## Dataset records

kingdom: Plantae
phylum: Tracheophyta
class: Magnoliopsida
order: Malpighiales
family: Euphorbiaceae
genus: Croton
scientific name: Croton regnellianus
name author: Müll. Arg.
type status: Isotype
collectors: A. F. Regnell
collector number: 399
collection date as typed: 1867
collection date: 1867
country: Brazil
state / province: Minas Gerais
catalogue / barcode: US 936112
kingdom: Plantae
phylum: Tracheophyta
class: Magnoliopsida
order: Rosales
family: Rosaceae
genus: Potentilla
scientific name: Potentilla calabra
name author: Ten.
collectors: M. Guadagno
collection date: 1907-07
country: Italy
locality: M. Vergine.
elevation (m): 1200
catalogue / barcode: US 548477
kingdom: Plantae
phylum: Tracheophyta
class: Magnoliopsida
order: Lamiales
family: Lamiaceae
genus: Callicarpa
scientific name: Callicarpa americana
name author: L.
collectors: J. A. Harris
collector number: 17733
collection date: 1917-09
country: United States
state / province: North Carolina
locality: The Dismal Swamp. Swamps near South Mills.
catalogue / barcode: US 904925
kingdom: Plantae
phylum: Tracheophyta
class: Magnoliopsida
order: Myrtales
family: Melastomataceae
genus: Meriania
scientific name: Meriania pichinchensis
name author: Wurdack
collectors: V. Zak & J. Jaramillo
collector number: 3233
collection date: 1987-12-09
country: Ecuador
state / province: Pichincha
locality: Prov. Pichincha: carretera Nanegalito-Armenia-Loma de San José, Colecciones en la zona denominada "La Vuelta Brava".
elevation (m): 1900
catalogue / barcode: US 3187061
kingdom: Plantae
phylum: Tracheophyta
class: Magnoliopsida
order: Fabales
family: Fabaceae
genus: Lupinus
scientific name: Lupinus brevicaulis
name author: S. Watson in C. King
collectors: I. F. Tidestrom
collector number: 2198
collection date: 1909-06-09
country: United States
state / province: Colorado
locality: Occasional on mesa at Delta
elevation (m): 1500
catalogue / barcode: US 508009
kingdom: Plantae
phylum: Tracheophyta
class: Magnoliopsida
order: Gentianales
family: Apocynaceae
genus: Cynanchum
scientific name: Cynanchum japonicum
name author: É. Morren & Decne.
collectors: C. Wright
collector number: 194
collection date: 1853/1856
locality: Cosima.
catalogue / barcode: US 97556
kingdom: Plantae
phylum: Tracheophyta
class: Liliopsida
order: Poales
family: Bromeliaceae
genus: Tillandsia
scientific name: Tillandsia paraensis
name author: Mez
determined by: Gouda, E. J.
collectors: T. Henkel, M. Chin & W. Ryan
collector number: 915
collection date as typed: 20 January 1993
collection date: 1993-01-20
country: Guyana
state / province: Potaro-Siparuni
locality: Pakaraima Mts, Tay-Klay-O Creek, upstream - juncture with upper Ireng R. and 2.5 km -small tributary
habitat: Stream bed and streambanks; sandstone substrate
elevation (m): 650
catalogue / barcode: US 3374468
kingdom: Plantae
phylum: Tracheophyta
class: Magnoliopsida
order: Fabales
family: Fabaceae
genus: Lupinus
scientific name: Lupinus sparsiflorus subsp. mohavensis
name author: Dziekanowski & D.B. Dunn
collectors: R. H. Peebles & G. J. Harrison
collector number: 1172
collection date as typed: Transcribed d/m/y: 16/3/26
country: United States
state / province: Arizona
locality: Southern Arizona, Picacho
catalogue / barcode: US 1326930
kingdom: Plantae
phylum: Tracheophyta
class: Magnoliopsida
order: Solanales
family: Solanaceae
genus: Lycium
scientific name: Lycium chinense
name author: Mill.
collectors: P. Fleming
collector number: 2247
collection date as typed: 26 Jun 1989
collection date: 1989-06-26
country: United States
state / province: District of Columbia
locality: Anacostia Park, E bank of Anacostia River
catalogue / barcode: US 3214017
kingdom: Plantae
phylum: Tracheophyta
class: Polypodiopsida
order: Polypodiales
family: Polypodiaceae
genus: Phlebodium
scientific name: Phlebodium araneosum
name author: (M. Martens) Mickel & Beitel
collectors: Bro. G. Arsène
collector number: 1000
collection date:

## Short problem
Reproduce, unchanged, the stretch of the data from the line containing "collection date as typed: 26 Jun 1989" through the final line.

## Finished exercise
collection date as typed: 26 Jun 1989
collection date: 1989-06-26
country: United States
state / province: District of Columbia
locality: Anacostia Park, E bank of Anacostia River
catalogue / barcode: US 3214017
kingdom: Plantae
phylum: Tracheophyta
class: Polypodiopsida
order: Polypodiales
family: Polypodiaceae
genus: Phlebodium
scientific name: Phlebodium araneosum
name author: (M. Martens) Mickel & Beitel
collectors: Bro. G. Arsène
collector number: 1000
collection date:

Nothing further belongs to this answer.